## INSTRUCTION
Your answer should hold only the lines from the one with "### Preparing for Meetings" through the end of the listing below, each retyped exactly.

## DATA FOR THE TASK

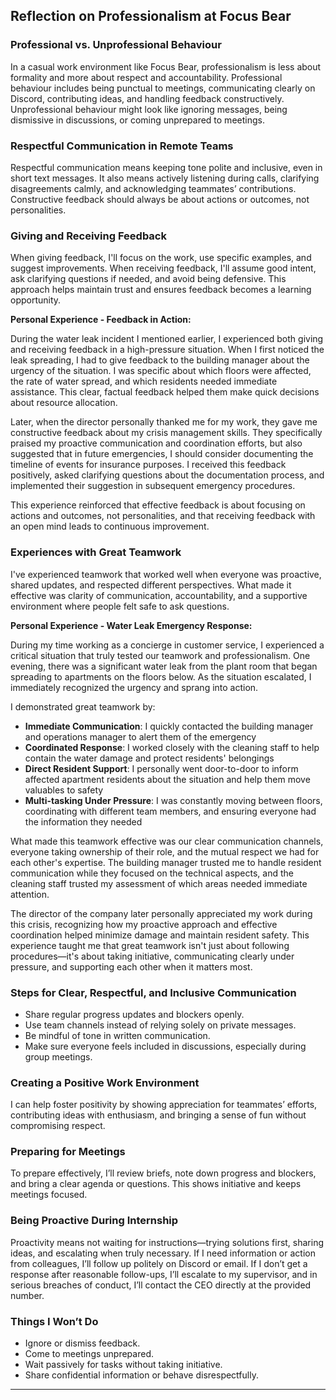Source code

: ## Reflection on Professionalism at Focus Bear

### Professional vs. Unprofessional Behaviour

In a casual work environment like Focus Bear, professionalism is less about formality and more about respect and accountability. Professional behaviour includes being punctual to meetings, communicating clearly on Discord, contributing ideas, and handling feedback constructively. Unprofessional behaviour might look like ignoring messages, being dismissive in discussions, or coming unprepared to meetings.

### Respectful Communication in Remote Teams

Respectful communication means keeping tone polite and inclusive, even in short text messages. It also means actively listening during calls, clarifying disagreements calmly, and acknowledging teammates’ contributions. Constructive feedback should always be about actions or outcomes, not personalities.

### Giving and Receiving Feedback

When giving feedback, I'll focus on the work, use specific examples, and suggest improvements. When receiving feedback, I'll assume good intent, ask clarifying questions if needed, and avoid being defensive. This approach helps maintain trust and ensures feedback becomes a learning opportunity.

**Personal Experience - Feedback in Action:**

During the water leak incident I mentioned earlier, I experienced both giving and receiving feedback in a high-pressure situation. When I first noticed the leak spreading, I had to give feedback to the building manager about the urgency of the situation. I was specific about which floors were affected, the rate of water spread, and which residents needed immediate assistance. This clear, factual feedback helped them make quick decisions about resource allocation.

Later, when the director personally thanked me for my work, they gave me constructive feedback about my crisis management skills. They specifically praised my proactive communication and coordination efforts, but also suggested that in future emergencies, I should consider documenting the timeline of events for insurance purposes. I received this feedback positively, asked clarifying questions about the documentation process, and implemented their suggestion in subsequent emergency procedures.

This experience reinforced that effective feedback is about focusing on actions and outcomes, not personalities, and that receiving feedback with an open mind leads to continuous improvement.

### Experiences with Great Teamwork

I've experienced teamwork that worked well when everyone was proactive, shared updates, and respected different perspectives. What made it effective was clarity of communication, accountability, and a supportive environment where people felt safe to ask questions.

**Personal Experience - Water Leak Emergency Response:**

During my time working as a concierge in customer service, I experienced a critical situation that truly tested our teamwork and professionalism. One evening, there was a significant water leak from the plant room that began spreading to apartments on the floors below. As the situation escalated, I immediately recognized the urgency and sprang into action.

I demonstrated great teamwork by:
- **Immediate Communication**: I quickly contacted the building manager and operations manager to alert them of the emergency
- **Coordinated Response**: I worked closely with the cleaning staff to help contain the water damage and protect residents' belongings
- **Direct Resident Support**: I personally went door-to-door to inform affected apartment residents about the situation and help them move valuables to safety
- **Multi-tasking Under Pressure**: I was constantly moving between floors, coordinating with different team members, and ensuring everyone had the information they needed

What made this teamwork effective was our clear communication channels, everyone taking ownership of their role, and the mutual respect we had for each other's expertise. The building manager trusted me to handle resident communication while they focused on the technical aspects, and the cleaning staff trusted my assessment of which areas needed immediate attention.

The director of the company later personally appreciated my work during this crisis, recognizing how my proactive approach and effective coordination helped minimize damage and maintain resident safety. This experience taught me that great teamwork isn't just about following procedures—it's about taking initiative, communicating clearly under pressure, and supporting each other when it matters most.

### Steps for Clear, Respectful, and Inclusive Communication

* Share regular progress updates and blockers openly.
* Use team channels instead of relying solely on private messages.
* Be mindful of tone in written communication.
* Make sure everyone feels included in discussions, especially during group meetings.

### Creating a Positive Work Environment

I can help foster positivity by showing appreciation for teammates’ efforts, contributing ideas with enthusiasm, and bringing a sense of fun without compromising respect.

### Preparing for Meetings

To prepare effectively, I’ll review briefs, note down progress and blockers, and bring a clear agenda or questions. This shows initiative and keeps meetings focused.

### Being Proactive During Internship

Proactivity means not waiting for instructions—trying solutions first, sharing ideas, and escalating when truly necessary. If I need information or action from colleagues, I’ll follow up politely on Discord or email. If I don’t get a response after reasonable follow-ups, I’ll escalate to my supervisor, and in serious breaches of conduct, I’ll contact the CEO directly at the provided number.

### Things I Won’t Do

* Ignore or dismiss feedback.
* Come to meetings unprepared.
* Wait passively for tasks without taking initiative.
* Share confidential information or behave disrespectfully.

---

## SOLUTION BELOW
### Preparing for Meetings

To prepare effectively, I’ll review briefs, note down progress and blockers, and bring a clear agenda or questions. This shows initiative and keeps meetings focused.

### Being Proactive During Internship

Proactivity means not waiting for instructions—trying solutions first, sharing ideas, and escalating when truly necessary. If I need information or action from colleagues, I’ll follow up politely on Discord or email. If I don’t get a response after reasonable follow-ups, I’ll escalate to my supervisor, and in serious breaches of conduct, I’ll contact the CEO directly at the provided number.

### Things I Won’t Do

* Ignore or dismiss feedback.
* Come to meetings unprepared.
* Wait passively for tasks without taking initiative.
* Share confidential information or behave disrespectfully.

---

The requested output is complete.